Rebecca Moore has a revelation when she stops worrying about the scales...and then starts losing pounds

I have a confession to make. Don’t get too excited though because it’s not a very great confession, I imagine most women in the western world could make it, too.

I have been on a diet since the age of 15. There, I said it. It feels like admitting to murder: which, to be fair, it sort of has felt like – the murder of all my natural urgings.

The whole issue on a personal level feels taboo even though everyone knows most women waste far too many hours worrying about the calories we pick up from licking stamps. However, it still feels as though we should either be effortlessly slim and fabulous looking, or should not care that we’re not and focus on our charming wit and personality.
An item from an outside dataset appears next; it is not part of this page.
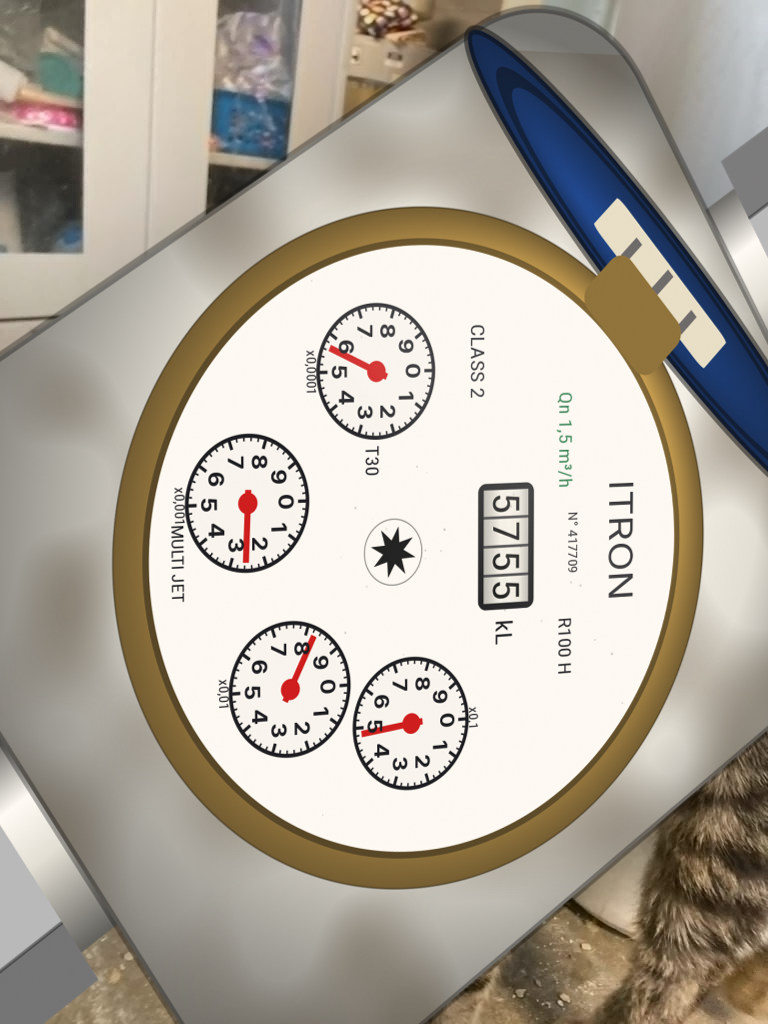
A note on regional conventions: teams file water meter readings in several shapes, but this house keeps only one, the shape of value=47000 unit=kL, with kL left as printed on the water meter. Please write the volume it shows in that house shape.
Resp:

Unless you’re a celebrity of course, and then you never stop giving away your diet secrets and confiding to the latest interviewer that if you didn’t go to the gym 20 times a week you’d be the size of a whale. “No, honestly, I would!”

When I was 15 I knew the calorie content of any chocolate bar in the school vending machine. Seriously. The tragedy is that I’ve stayed basically the same weight for over a decade now, give or take a couple of overly excessive holidays and one whole week in which I was…er…ill. So no amount of worrying or obsessing or gorging on chocolate chip cookies following a period of intense starvation has ever made much of a difference to my body. Which is disheartening, to say the least.

However, over the last year, something miraculous has happened. I’ve stopped being on a diet. And by that I simply mean that I have stopped thinking about food 24 hours per day. Because that’s what a diet does – it doesn’t make you skinny, it makes you stressed: every meal choice is like torture in which you’re asked what you’d prefer to keep – your family or your torso.

A very old (incredibly skinny) friend of mine once acted incredulous to this information as the rest of our friend group weighed up what take-away to order. Why don’t you just eat less tomorrow? It’ll even out. She’d casually said. It was so obvious that we all mocked her. Unlike the rest of us who were debating breakfast plans after our dessert course, she just didn’t think about food until she was looking in the fridge for inspiration. I envied her for the food blinkers she wore.

But then, over this past year, something has suddenly changed: I’ve rarely thought about food at all. I’ve had set meals every day by accident. And crucially, I haven’t gotten stressed about it.

If I’ve eaten a cake I haven’t had that immense panic immediately after placing the fork down. I don’t know why this is the case, but I do know that not only have I lost some pounds, I now also care a lot less whether I have or haven’t lost some weight. And that, it turns out, is much better than actually losing it.